A RUNNER preparing for the London marathon says his training times are going to pot because he cannot pass by litter without picking it up.

Richard Warren, of Royal Field Close, is well-known in the Hullavington area for pounding the streets, and he cannot resist sweeping them clean as he goes.

He is distressed by the amount of litter stopping him in his tracks, and is urging people to bin it to help him win it.

“I am never going to get a personal best until I get a clear route,” he said. “I have to stop every 50 yards to pick something up.”

Mr Warren runs the roads around Hullavington, Norton, Foxley and as far as Nettleton via Grittleton, and said he usually collects two carrier bags full of rubbish on a five mile route.

The 70-year-old said he first took up running in 2008 for his health, because he wanted to make sure he was around to take care of his wife Lynette, 55, who has multiple sclerosis (MS).

“My plan is to live longer than her so I can look after her,” he said. “Lynette has lived and laughed with MS for over 30 years.”

When he runs his first marathon on April 26 with daughter Louise Clarke, they will be raising funds for the MS Society and the Swindon MS Therapy Centre.

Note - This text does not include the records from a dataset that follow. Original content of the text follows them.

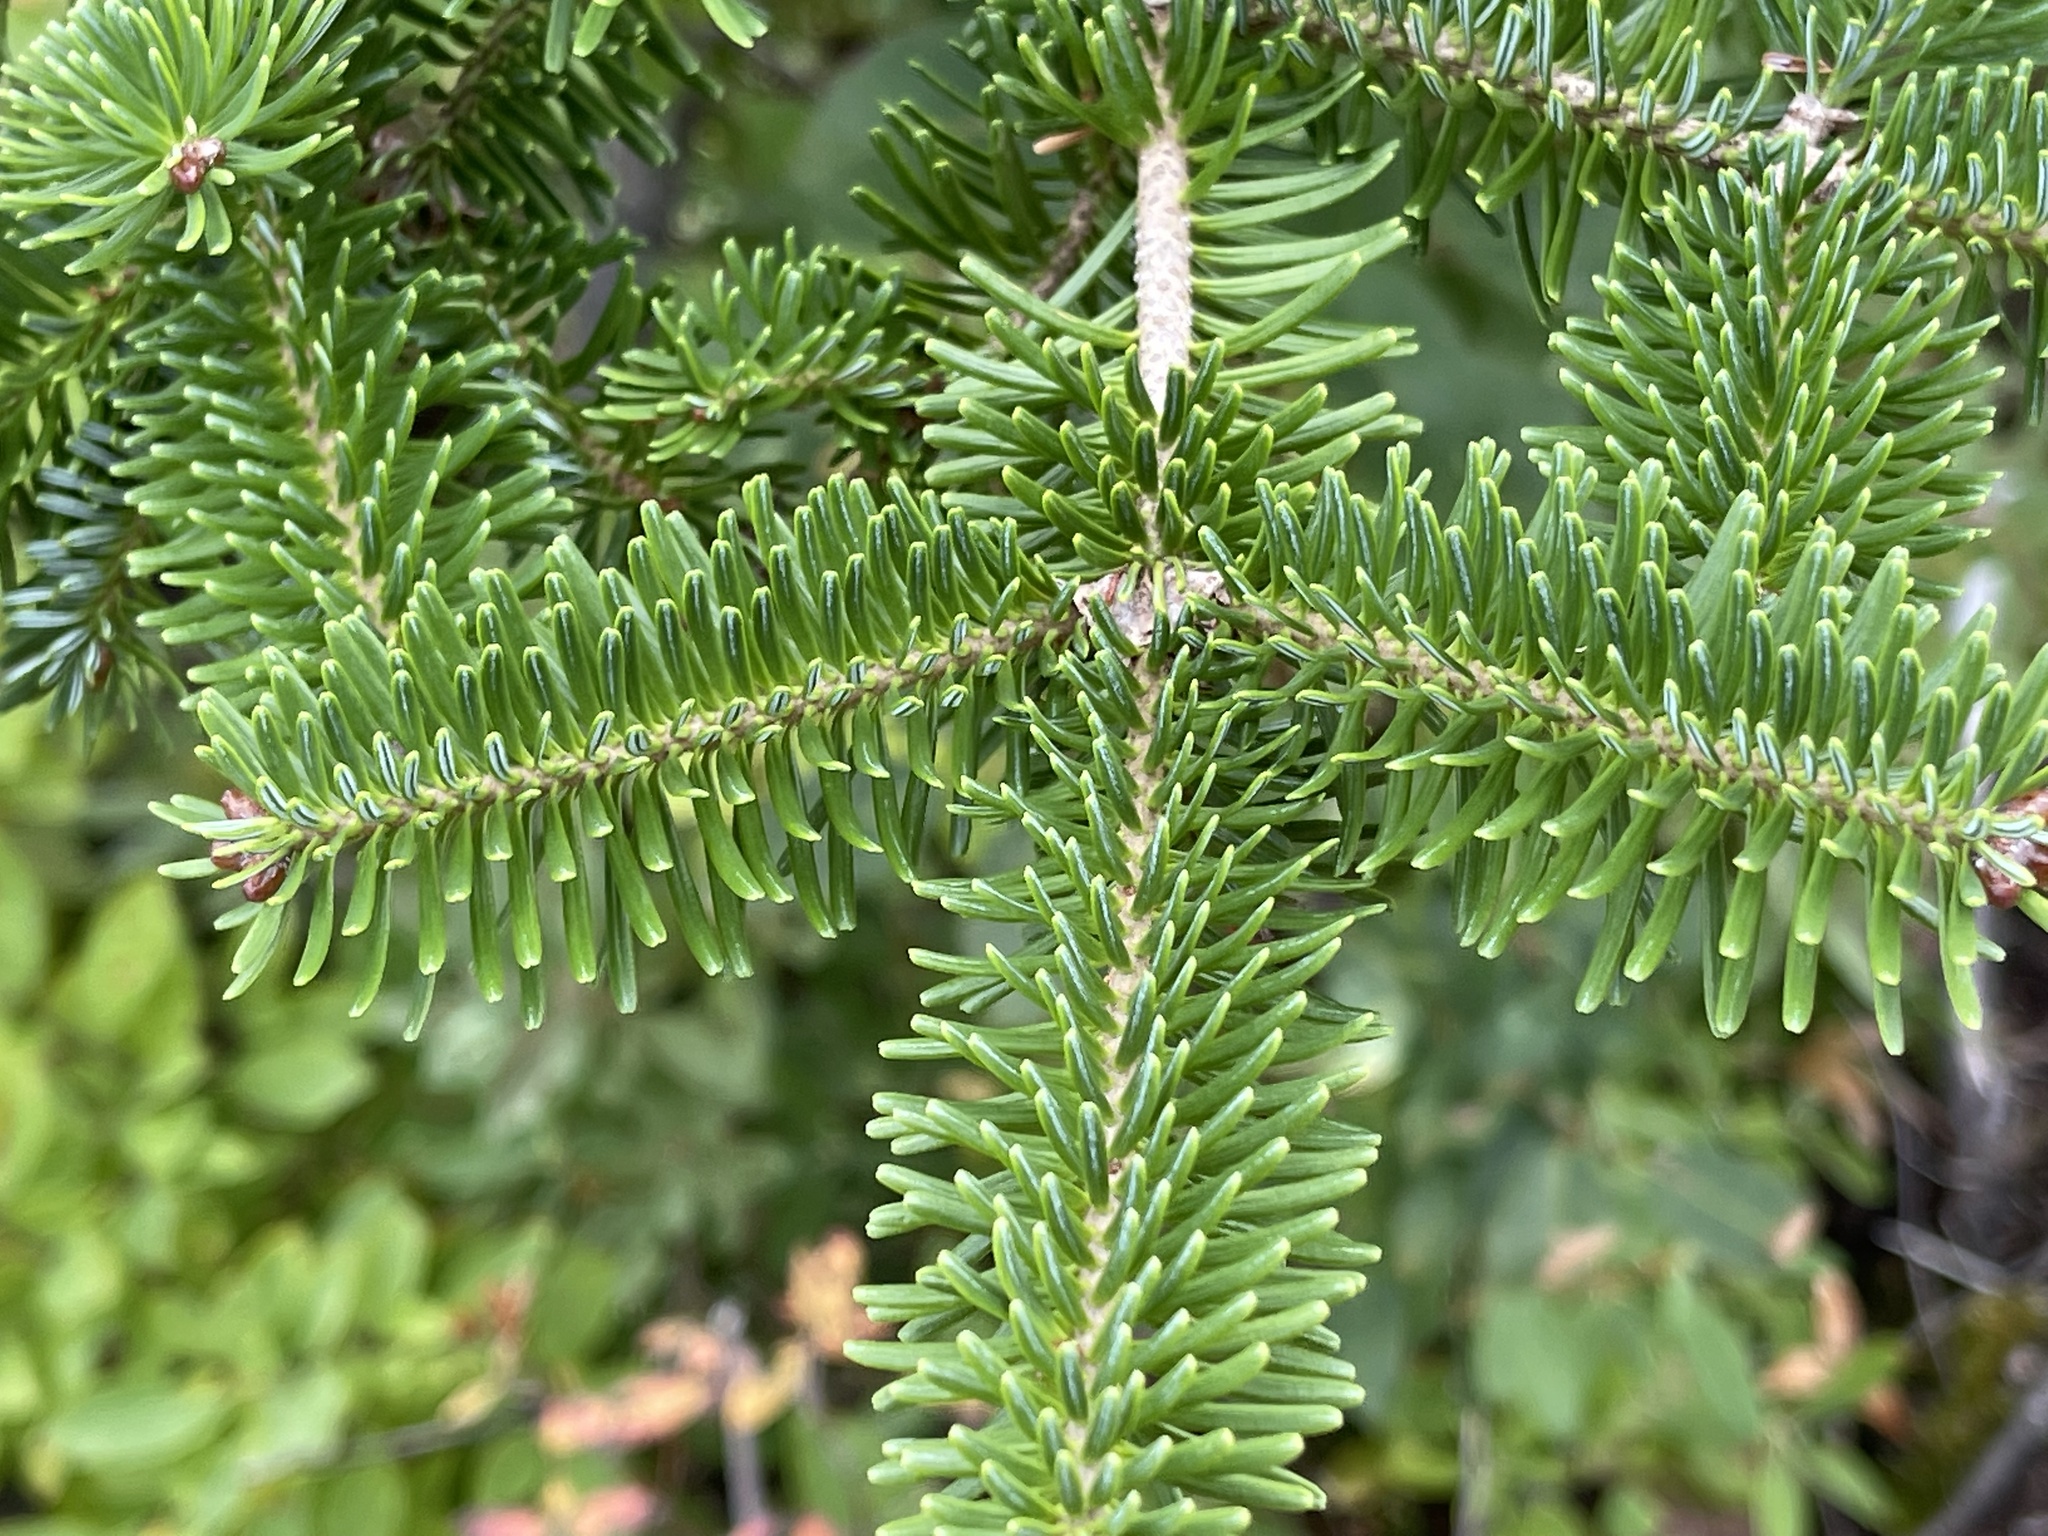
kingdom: Plantae
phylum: Tracheophyta
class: Pinopsida
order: Pinales
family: Pinaceae
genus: Abies
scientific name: Abies balsamea
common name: Balsam fir
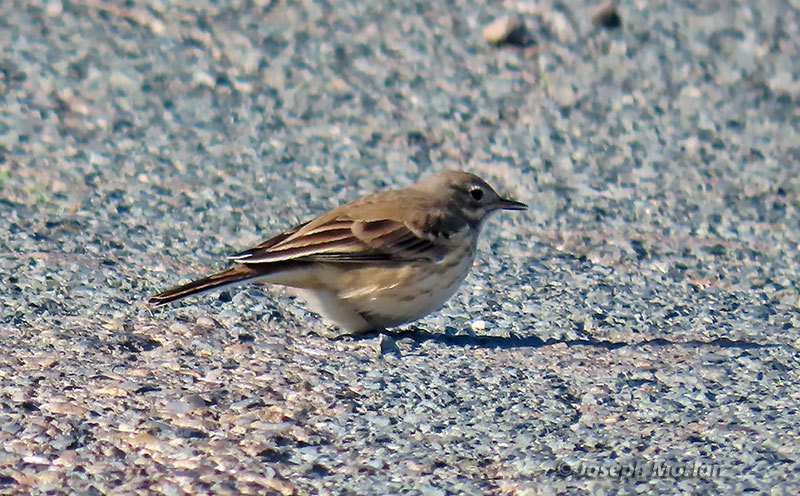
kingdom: Animalia
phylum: Chordata
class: Aves
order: Passeriformes
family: Motacillidae
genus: Anthus
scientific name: Anthus rubescens
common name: Buff-bellied pipit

Mrs Warren said: “I just think he’s barmy. He gets up at 5.15am when I’m still asleep.”

Mr Warren, who admits he may have a litter obsession, said he prefers to go out running when it is still dark because that way he can’t see the rubbish so well.

He said it all started because he and his wife would “drive around the beautiful countryside and we’d see all this litter – McDonald’s wrappers, hubs caps off cars, energy drinks; they don’t give them enough energy to put them in the bin.”

Mr Warren is a special constable in Malmesbury and a member of Sherston Drama Group and was a torch bearer in Trowbridge for the 2012 Olympics.

He hopes he and his daughter can raise £4,000 for charity and was given an unexpected donation on Sunday while running through Norton.

“A Range Rover pulled up and the driver said, ‘You’ve been doing that for a while haven’t you’, and he handed me £20. I thought, ‘That’s magic’.”

He hopes to complete the marathon in six hours, but said his main aim was 'to finish it alive'.